As Texas’ oldest city, San Antonio has long been thought of as the boring, old lady city of the state - not as cultured as Houston or as flashy as Dallas or as hip as Austin. But those who think San Antonio is little more than kitschy souvenir shops, a margarita-puke-stained Riverwalk, or quick tour of the Alamo would be surprised by the bold new restaurants, art installments and thriving arts and entertainment district the city now has to offer.
Leading off San Antonio’s cool factor is the Pearl Brewery Development. The 22-acre site that brewed cheap beer from 1883 - 2001 has been transformed into hipster heaven. With green-spaces, an outdoor amphitheater, award-winning restaurants, a steampunk-chic boutique hotel and wine bars, this is the center for all things cool in San Antonio. A weekend farmers market attracts the crowds to sample local honey, shop for artisan food, taste craft beer, and stretch it out during outdoor yoga.
When one thinks of great food cities, they tend to think of New York, San Francisco or Dallas. San Antonio conjures up images of a thick layer of orange-yellow cheese congealed into a block on top of a greasy enchilada. The Pearl, however, is turning the city into a culinary destination with James Beard-honored chefs opening bold new restaurants like Signature, a restaurant that combines French technique with Hill County taste or Cured, a rustic-chic restaurant serving charcuterie-focused New American cuisine.
Just north of the River Walk sits the San Fernando Cathedral. Founded in 1731 it the oldest standing church in Texas. It is also home to one of the coolest light installations in Texas.
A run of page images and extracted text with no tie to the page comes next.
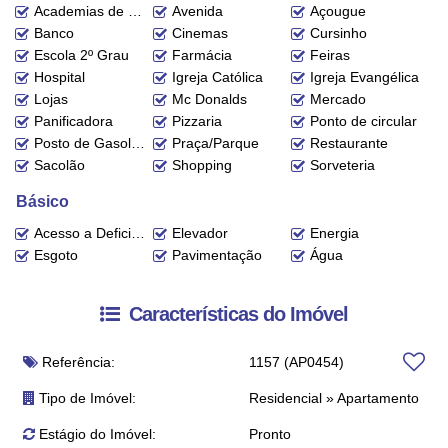
Academias de ginástica
Avenida
Açougue
Banco
Cinemas
Cursinho
Escola 2º Grau
Farmácia
Feiras
Hospital
Igreja Católica
Igreja Evangélica
Lojas
Mc Donalds
Mercado
Panificadora
Pizzaria
Ponto de circular
Posto de Gasolina
Praça/Parque
Restaurante
Sacolão
Shopping
Sorveteria
Básico
Acesso a Deficientes
Elevador
Energia
Esgoto
Pavimentação
Água
Características do Imóvel
Referência:
1157
(AP0454)
Tipo de Imóvel:
Residencial
»
Apartamento
Estágio do Imóvel:
Pronto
Every Tuesday, Friday, Saturday and Sunday night bypassers stand in the main plaza to watch ‘San Antonio: The Saga’ - the history of Texas told through the a 24-minute video projection shown on the outer walls on the cathedrals. Stirling music accompanies the colorful, animated drawings of French artist Xavier De Richemont.
The $200 million redevelopment of Hemisphere Park - an aging area near the River Walk that was home to the 1968 World's Fair - is being compared to Chicago’s Millennium Park. With family-centric park, multi-use living facilities, restaurants and bars, the urban oasis is designed to bring people together. The splash pads and giant climbing structures at the Yanaguana Gardens keep the kids busy while mom and dad can enjoy a coffee or margarita on the shaded patio of the nearby Common Wealth Coffeehouse. Or feast on a non-traditional Tex-Mex at the food trailer Con Safos. Chefs here have created innovative new ways to combine Texas and Mexican cuisines. Check out the Pan Dulce Burger - a seasoned beef and pork patty with spicy Strawberry Jam, Brie and thick-cut bacon in between a toasted, sweet pink bun. It is seriously the best thing I have put in my mouth in God knows how long.
And despite all the hip new places opening in San Antonio, you should still head down to the River Walk to take a boat tour of the city because as cheesy as it is, that is always fun. Maybe grab an oversized plastic sombrero for the ride?
Where To Stay: The St. Anthony Hotel is a historic hotel on the River Walk. The ten-story hotel has been restored to resemble its grandeur of the early 1900s. While there, check out Haunt, the hotel’s cocktail bar that serves classic cocktails inspired by the ghosts believed to be haunting the hotel.